カテゴリー別アーカイブ: 09 家族・私

憧れのウェーデルン‐1549‐

 新年、明けましておめでとうございます。

 年末年始は、弟家族と木曽福島で過ごしていました。

 白樺、青空。

 歌ではありませんが、天気もよく気分爽快です。

 義妹の親族でもっている山荘に来たのは2年振り。

 元旦の朝、お年玉を家に忘れてきたことが発覚しました。

 子供達にとっては、従兄弟同士5人でいることが何よりのお年玉ですが。

 一番上が中学2年生、一番下が小学3年生。

 子供というものは、いつも遊ぶことにかけては天才です。

 今年は雪が少なめで、少し遠出して開田高原MIAスキー場まできました。

 マイナス13℃まで下がりかなり寒いですが、その分コンディションは良好です。

 上の2人はボード。

 下の3人はスキー。

 特に女の子2人はビュンビュン飛ばしたい派です。

 大人はレストハウスでの休憩が長くなり、子供たちは上達中で積極的。

 ついに、放っておいても子供たちだけで滑るようになりました。

 ソリ遊びも欠かしませんが。

 娘は今回でかなり上達しました。

 ショートターンを完全にマスターするまで、そう時間はかからないでしょう。

 昔はショートターンのことをウェーデルンと言っていたのですが何語だったのでしょう。
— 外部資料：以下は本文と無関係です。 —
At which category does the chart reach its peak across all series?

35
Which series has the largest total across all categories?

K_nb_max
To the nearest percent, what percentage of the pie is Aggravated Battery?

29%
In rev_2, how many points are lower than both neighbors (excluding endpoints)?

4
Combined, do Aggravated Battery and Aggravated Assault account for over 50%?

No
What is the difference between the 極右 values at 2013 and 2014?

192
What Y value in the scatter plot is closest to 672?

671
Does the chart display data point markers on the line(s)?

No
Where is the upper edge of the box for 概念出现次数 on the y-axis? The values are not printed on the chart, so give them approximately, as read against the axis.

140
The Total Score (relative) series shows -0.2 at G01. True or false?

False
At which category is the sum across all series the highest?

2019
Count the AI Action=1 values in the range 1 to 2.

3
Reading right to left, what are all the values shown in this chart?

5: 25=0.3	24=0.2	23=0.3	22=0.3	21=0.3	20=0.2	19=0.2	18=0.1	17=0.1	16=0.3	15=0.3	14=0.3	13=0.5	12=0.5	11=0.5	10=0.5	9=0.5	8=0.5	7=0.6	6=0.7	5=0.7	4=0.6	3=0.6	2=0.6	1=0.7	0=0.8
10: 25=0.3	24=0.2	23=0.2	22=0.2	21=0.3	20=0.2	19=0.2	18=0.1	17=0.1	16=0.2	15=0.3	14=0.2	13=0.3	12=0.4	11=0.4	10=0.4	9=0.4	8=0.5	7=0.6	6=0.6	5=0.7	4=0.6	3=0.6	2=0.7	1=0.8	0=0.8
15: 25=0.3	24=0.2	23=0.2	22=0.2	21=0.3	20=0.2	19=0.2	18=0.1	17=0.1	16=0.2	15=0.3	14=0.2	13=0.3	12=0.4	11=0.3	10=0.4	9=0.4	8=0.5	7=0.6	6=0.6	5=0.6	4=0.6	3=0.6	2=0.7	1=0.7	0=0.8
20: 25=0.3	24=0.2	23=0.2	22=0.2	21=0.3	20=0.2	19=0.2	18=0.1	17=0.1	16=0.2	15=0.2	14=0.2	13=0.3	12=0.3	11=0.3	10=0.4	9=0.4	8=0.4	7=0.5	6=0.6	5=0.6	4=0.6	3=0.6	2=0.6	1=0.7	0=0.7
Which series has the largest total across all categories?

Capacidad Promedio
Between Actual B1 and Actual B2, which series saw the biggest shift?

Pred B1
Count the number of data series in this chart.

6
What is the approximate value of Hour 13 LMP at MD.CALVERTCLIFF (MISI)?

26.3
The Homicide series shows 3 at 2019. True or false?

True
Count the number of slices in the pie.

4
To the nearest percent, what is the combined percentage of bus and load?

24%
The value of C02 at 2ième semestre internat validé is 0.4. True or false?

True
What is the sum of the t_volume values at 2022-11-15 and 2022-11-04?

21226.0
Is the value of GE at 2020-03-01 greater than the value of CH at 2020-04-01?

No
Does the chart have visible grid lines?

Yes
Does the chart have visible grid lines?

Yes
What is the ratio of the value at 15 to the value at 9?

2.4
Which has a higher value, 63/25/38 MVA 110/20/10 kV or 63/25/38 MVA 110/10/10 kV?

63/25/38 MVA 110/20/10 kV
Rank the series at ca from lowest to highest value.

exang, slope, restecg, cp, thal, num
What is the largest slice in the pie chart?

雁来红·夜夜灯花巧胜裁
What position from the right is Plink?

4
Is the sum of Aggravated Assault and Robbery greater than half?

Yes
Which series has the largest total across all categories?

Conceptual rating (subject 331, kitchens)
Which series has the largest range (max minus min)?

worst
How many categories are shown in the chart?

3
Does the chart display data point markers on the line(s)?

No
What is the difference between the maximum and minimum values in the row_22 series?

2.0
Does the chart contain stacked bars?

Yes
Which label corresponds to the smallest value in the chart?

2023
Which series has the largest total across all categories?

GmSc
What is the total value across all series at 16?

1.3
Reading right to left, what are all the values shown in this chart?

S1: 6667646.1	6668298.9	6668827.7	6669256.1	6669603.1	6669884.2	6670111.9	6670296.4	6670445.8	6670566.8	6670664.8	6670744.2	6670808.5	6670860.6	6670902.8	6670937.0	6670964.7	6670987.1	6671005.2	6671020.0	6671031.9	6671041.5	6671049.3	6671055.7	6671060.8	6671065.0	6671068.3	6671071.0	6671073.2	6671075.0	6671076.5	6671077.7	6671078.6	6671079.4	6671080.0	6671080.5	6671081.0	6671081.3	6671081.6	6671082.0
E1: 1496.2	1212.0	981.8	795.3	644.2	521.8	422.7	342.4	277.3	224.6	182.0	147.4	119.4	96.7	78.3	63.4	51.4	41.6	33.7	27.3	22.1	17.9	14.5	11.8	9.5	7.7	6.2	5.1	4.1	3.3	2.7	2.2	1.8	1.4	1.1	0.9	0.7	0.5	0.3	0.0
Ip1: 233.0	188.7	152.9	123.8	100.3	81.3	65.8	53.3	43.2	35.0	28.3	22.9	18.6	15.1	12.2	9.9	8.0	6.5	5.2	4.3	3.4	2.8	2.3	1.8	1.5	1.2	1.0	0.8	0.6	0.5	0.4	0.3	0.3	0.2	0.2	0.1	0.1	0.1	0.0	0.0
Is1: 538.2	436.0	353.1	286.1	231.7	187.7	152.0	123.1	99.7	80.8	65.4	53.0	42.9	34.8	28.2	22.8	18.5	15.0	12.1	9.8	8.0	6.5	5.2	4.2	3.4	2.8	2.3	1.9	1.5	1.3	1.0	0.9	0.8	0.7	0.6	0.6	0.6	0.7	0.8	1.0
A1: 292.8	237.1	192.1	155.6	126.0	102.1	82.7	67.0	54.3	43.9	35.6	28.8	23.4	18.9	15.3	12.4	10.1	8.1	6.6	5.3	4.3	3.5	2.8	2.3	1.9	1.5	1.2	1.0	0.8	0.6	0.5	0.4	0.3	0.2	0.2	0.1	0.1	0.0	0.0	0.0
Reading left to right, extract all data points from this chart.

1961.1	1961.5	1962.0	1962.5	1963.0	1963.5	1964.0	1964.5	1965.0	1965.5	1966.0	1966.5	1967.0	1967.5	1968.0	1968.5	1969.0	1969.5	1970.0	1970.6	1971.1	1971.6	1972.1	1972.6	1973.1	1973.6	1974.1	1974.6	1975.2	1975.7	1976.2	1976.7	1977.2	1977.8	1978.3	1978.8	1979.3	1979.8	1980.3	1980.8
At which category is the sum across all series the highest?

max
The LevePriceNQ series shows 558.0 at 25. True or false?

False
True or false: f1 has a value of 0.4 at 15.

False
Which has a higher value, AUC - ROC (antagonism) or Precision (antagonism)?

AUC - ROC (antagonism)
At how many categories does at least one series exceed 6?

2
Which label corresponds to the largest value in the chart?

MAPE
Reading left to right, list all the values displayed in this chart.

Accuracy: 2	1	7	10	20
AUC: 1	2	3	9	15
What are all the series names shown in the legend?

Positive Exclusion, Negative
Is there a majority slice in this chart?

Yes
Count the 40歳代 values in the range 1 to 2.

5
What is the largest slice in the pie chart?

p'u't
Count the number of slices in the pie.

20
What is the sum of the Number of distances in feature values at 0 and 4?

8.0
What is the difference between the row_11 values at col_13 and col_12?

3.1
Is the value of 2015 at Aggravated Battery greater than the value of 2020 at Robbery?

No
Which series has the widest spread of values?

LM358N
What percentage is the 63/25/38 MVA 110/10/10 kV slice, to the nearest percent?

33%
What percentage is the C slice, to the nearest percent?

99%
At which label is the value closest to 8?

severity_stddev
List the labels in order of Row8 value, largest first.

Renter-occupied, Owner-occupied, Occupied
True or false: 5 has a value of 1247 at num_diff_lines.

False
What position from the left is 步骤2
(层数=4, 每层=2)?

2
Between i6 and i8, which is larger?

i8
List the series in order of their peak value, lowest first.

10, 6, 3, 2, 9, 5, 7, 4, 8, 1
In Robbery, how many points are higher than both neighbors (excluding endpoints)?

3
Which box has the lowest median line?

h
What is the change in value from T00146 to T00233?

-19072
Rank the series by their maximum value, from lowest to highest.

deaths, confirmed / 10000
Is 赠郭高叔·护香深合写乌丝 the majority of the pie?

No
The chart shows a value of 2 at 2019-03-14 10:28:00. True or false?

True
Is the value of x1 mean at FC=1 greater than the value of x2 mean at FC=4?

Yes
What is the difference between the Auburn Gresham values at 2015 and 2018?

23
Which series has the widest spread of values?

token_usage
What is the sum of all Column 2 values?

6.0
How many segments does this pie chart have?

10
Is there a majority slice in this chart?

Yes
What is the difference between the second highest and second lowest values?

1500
しかし、憧れのウェーデルンだったのです。

 私は小学校3、4年の頃、志賀高原のジャイアントという急斜面で、ショートターンのきっかけをつかんだことを覚えています。

 急斜面では、谷方向へ体を投げ出すような動きができると、ターン弧の深さもスピードも自在にコントロールできるようになります。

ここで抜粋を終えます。